By "counter" field, I mean: a numeric field whose value only ever monotonically increases over time, except when it resets to 0 (or rather, in practice, precipitously drops to near-zero; it's possible, due to the periodic nature of the data collection, that the 0 value might never get forwarded/ingested).
Suppose I already have data in Elasticsearch. I want to query the values of numeric fields to identify which of those fields might be counters.
Given an index pattern to search, can someone suggest an elegant method (say, scripted Elasticsearch queries) to do that? (Without having to explicitly provide a list of numeric fields in that index pattern?)

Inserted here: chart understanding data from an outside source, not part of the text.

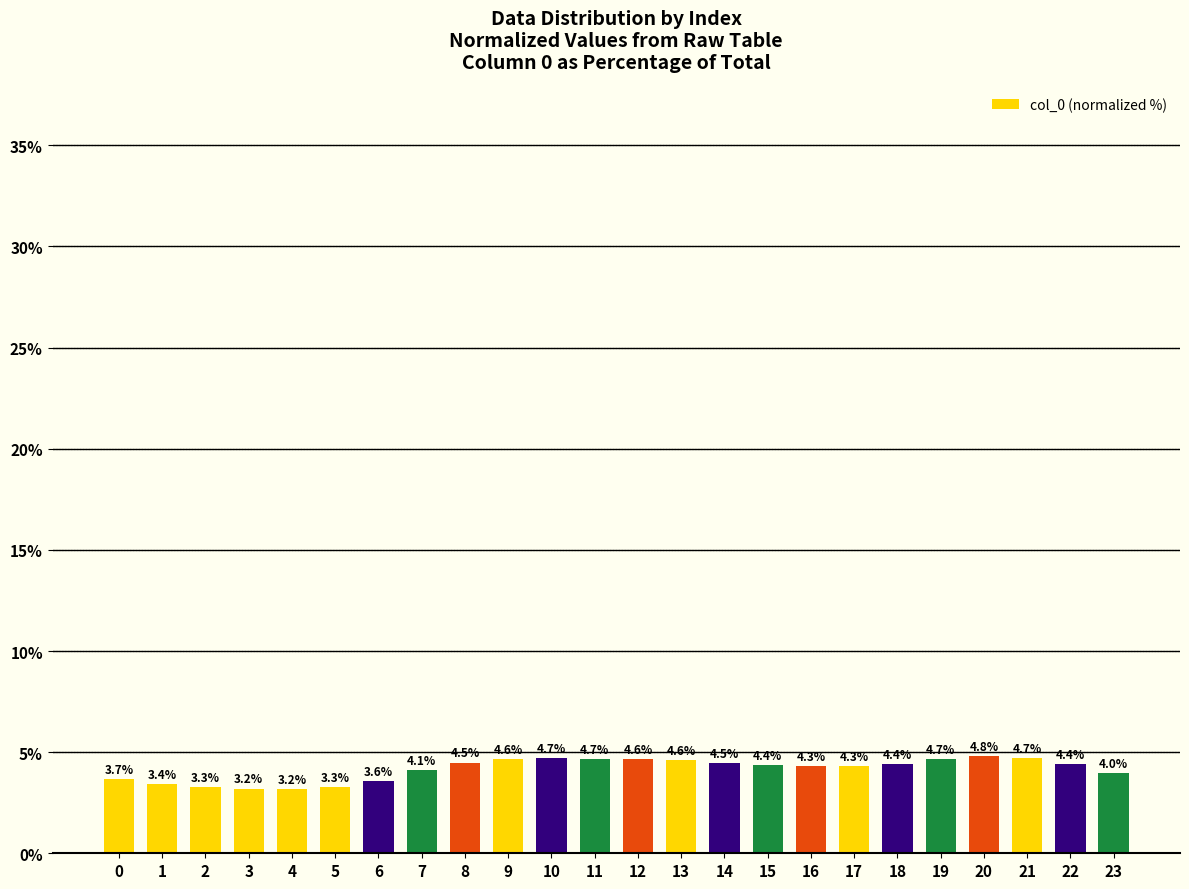

Reading left to right, list all the values displayed in this chart.

3.7	3.4	3.3	3.2	3.2	3.3	3.6	4.1	4.5	4.6	4.7	4.7	4.6	4.6	4.5	4.4	4.3	4.3	4.4	4.7	4.8	4.7	4.4	4.0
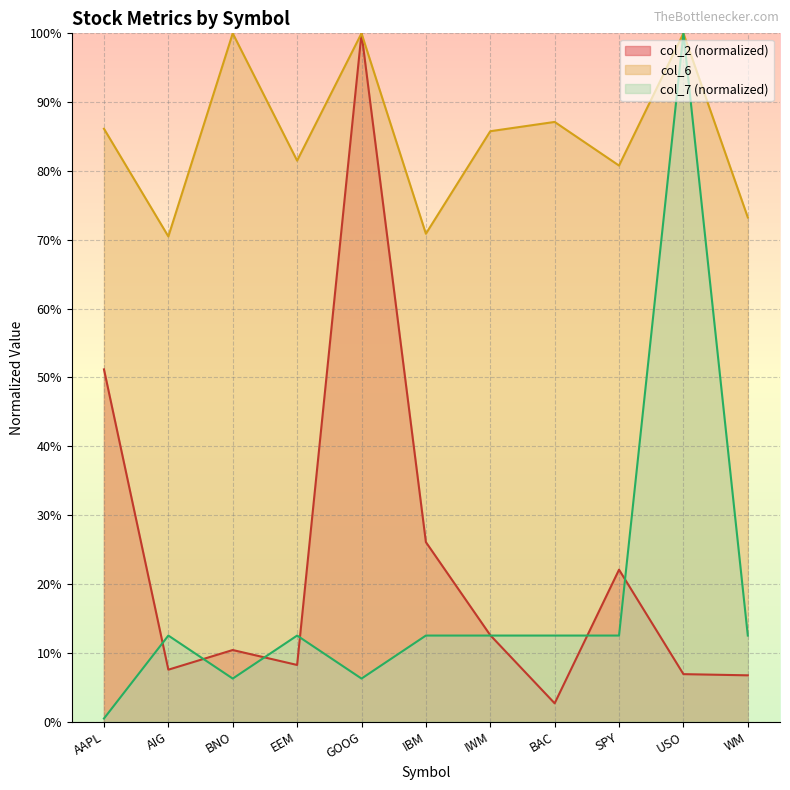

Reading right to left, list all the values displayed in this chart.

col_2: WM=0.1	USO=0.1	SPY=0.2	BAC=0.0	IWM=0.1	IBM=0.3	GOOG=1.0	EEM=0.1	BNO=0.1	AIG=0.1	AAPL=0.5
col_6: WM=0.7	USO=1.0	SPY=0.8	BAC=0.9	IWM=0.9	IBM=0.7	GOOG=1.0	EEM=0.8	BNO=1.0	AIG=0.7	AAPL=0.9
col_7: WM=0.1	USO=1.0	SPY=0.1	BAC=0.1	IWM=0.1	IBM=0.1	GOOG=0.1	EEM=0.1	BNO=0.1	AIG=0.1	AAPL=0.0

Here, I'm just after a list of candidate field names. It's okay if the method catches some fields that turn out, on further investigation, to be gauges, not counters. But I'd like it to identify all possible counter candidates, preferably without catching too many gauges.
SQL LAG()
function
The accepted answer to the Stack Overflow question "Check rows for monotonically increasing values" indicates that the SQL LAG()
function might be a solution, but I gather that Elasticsearch does not support that function, and anyway I imagine that a simple LAG()
-based solution would be confounded by a reset to 0.
Prometheus resets()
function
Prometheus has a resets()
function that returns a number of resets, where a reset is:
Any decrease in the value between two consecutive float samples
Fields with a relatively high number of "resets" are more likely to be gauges than counters.
To my knowledge, Elasticsearch doesn't have an equivalent function. (I acknowledge that I could forward data to Prometheus and then use that function, but here, in this Elastic-specific forum, I'm hope for a solution based on data already ingested in Elastic.)